**What you should do**
Please return the listing exactly as written, but without its pictures.
---
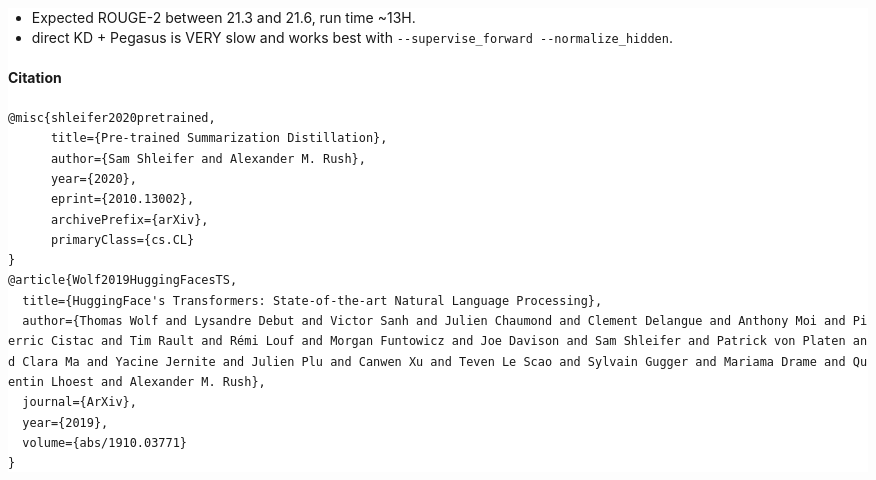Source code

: * Expected ROUGE-2 between 21.3 and 21.6, run time ~13H.
* direct KD + Pegasus is VERY slow and works best with `--supervise_forward --normalize_hidden`.

#### Citation

```text
@misc{shleifer2020pretrained,
      title={Pre-trained Summarization Distillation}, 
      author={Sam Shleifer and Alexander M. Rush},
      year={2020},
      eprint={2010.13002},
      archivePrefix={arXiv},
      primaryClass={cs.CL}
}
@article{Wolf2019HuggingFacesTS,
  title={HuggingFace's Transformers: State-of-the-art Natural Language Processing},
  author={Thomas Wolf and Lysandre Debut and Victor Sanh and Julien Chaumond and Clement Delangue and Anthony Moi and Pierric Cistac and Tim Rault and Rémi Louf and Morgan Funtowicz and Joe Davison and Sam Shleifer and Patrick von Platen and Clara Ma and Yacine Jernite and Julien Plu and Canwen Xu and Teven Le Scao and Sylvain Gugger and Mariama Drame and Quentin Lhoest and Alexander M. Rush},
  journal={ArXiv},
  year={2019},
  volume={abs/1910.03771}
}
```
---
**Response to this exercise**
Source code

: * Expected ROUGE-2 between 21.3 and 21.6, run time ~13H.
* direct KD + Pegasus is VERY slow and works best with `--supervise_forward --normalize_hidden`.

#### Citation

```text
@misc{shleifer2020pretrained,
      title={Pre-trained Summarization Distillation}, 
      author={Sam Shleifer and Alexander M. Rush},
      year={2020},
      eprint={2010.13002},
      archivePrefix={arXiv},
      primaryClass={cs.CL}
}
@article{Wolf2019HuggingFacesTS,
  title={HuggingFace's Transformers: State-of-the-art Natural Language Processing},
  author={Thomas Wolf and Lysandre Debut and Victor Sanh and Julien Chaumond and Clement Delangue and Anthony Moi and Pierric Cistac and Tim Rault and Rémi Louf and Morgan Funtowicz and Joe Davison and Sam Shleifer and Patrick von Platen and Clara Ma and Yacine Jernite and Julien Plu and Canwen Xu and Teven Le Scao and Sylvain Gugger and Mariama Drame and Quentin Lhoest and Alexander M. Rush},
  journal={ArXiv},
  year={2019},
  volume={abs/1910.03771}
}
```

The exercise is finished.